=== Aim of the task ===
All of the records should be given again verbatim.

━━ Records shown ━━

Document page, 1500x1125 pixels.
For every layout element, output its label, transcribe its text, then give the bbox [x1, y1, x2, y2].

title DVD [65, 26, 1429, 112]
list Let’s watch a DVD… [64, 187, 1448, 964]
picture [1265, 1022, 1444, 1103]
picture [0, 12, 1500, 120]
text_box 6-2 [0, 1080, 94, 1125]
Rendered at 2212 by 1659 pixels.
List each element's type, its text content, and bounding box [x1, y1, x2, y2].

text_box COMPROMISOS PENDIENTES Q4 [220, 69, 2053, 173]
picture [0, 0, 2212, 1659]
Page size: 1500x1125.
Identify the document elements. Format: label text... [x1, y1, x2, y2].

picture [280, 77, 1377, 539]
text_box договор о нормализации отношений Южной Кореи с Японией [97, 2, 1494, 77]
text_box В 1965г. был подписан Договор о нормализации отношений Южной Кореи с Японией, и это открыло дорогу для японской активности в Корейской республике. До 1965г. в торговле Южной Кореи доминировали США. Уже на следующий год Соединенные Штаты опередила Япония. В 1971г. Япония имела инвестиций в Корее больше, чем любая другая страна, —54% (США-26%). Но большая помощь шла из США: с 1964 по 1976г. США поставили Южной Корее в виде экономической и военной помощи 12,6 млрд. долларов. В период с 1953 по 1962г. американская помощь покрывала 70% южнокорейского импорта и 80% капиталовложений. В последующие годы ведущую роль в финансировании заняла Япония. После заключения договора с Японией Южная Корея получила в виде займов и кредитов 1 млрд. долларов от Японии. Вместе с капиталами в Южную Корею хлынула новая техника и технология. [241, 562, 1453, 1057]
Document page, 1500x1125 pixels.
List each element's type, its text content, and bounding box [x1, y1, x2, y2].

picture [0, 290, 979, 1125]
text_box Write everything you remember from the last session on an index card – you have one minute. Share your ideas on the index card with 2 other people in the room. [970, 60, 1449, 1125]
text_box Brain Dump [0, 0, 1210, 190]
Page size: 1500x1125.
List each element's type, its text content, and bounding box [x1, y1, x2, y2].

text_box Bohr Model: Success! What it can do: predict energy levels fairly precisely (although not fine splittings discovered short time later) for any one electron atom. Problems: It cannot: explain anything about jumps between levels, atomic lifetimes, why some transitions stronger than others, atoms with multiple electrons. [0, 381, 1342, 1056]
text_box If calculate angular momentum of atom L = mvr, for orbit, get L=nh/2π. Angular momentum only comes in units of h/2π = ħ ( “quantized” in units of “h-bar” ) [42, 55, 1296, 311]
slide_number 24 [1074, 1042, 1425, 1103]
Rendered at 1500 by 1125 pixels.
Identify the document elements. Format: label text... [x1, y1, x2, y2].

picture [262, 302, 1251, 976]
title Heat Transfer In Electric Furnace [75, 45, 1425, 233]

━━━

=== Final answer ===
Document page, 1500x1125 pixels.
For every layout element, output its label, transcribe its text, then give the bbox [x1, y1, x2, y2].

title DVD [65, 26, 1429, 112]
list Let’s watch a DVD… [64, 187, 1448, 964]
picture [1265, 1022, 1444, 1103]
picture [0, 12, 1500, 120]
text_box 6-2 [0, 1080, 94, 1125]
Rendered at 2212 by 1659 pixels.
List each element's type, its text content, and bounding box [x1, y1, x2, y2].

text_box COMPROMISOS PENDIENTES Q4 [220, 69, 2053, 173]
picture [0, 0, 2212, 1659]
Page size: 1500x1125.
Identify the document elements. Format: label text... [x1, y1, x2, y2].

picture [280, 77, 1377, 539]
text_box договор о нормализации отношений Южной Кореи с Японией [97, 2, 1494, 77]
text_box В 1965г. был подписан Договор о нормализации отношений Южной Кореи с Японией, и это открыло дорогу для японской активности в Корейской республике. До 1965г. в торговле Южной Кореи доминировали США. Уже на следующий год Соединенные Штаты опередила Япония. В 1971г. Япония имела инвестиций в Корее больше, чем любая другая страна, —54% (США-26%). Но большая помощь шла из США: с 1964 по 1976г. США поставили Южной Корее в виде экономической и военной помощи 12,6 млрд. долларов. В период с 1953 по 1962г. американская помощь покрывала 70% южнокорейского импорта и 80% капиталовложений. В последующие годы ведущую роль в финансировании заняла Япония. После заключения договора с Японией Южная Корея получила в виде займов и кредитов 1 млрд. долларов от Японии. Вместе с капиталами в Южную Корею хлынула новая техника и технология. [241, 562, 1453, 1057]
Document page, 1500x1125 pixels.
List each element's type, its text content, and bounding box [x1, y1, x2, y2].

picture [0, 290, 979, 1125]
text_box Write everything you remember from the last session on an index card – you have one minute. Share your ideas on the index card with 2 other people in the room. [970, 60, 1449, 1125]
text_box Brain Dump [0, 0, 1210, 190]
Page size: 1500x1125.
List each element's type, its text content, and bounding box [x1, y1, x2, y2].

text_box Bohr Model: Success! What it can do: predict energy levels fairly precisely (although not fine splittings discovered short time later) for any one electron atom. Problems: It cannot: explain anything about jumps between levels, atomic lifetimes, why some transitions stronger than others, atoms with multiple electrons. [0, 381, 1342, 1056]
text_box If calculate angular momentum of atom L = mvr, for orbit, get L=nh/2π. Angular momentum only comes in units of h/2π = ħ ( “quantized” in units of “h-bar” ) [42, 55, 1296, 311]
slide_number 24 [1074, 1042, 1425, 1103]
Rendered at 1500 by 1125 pixels.
Identify the document elements. Format: label text... [x1, y1, x2, y2].

picture [262, 302, 1251, 976]
title Heat Transfer In Electric Furnace [75, 45, 1425, 233]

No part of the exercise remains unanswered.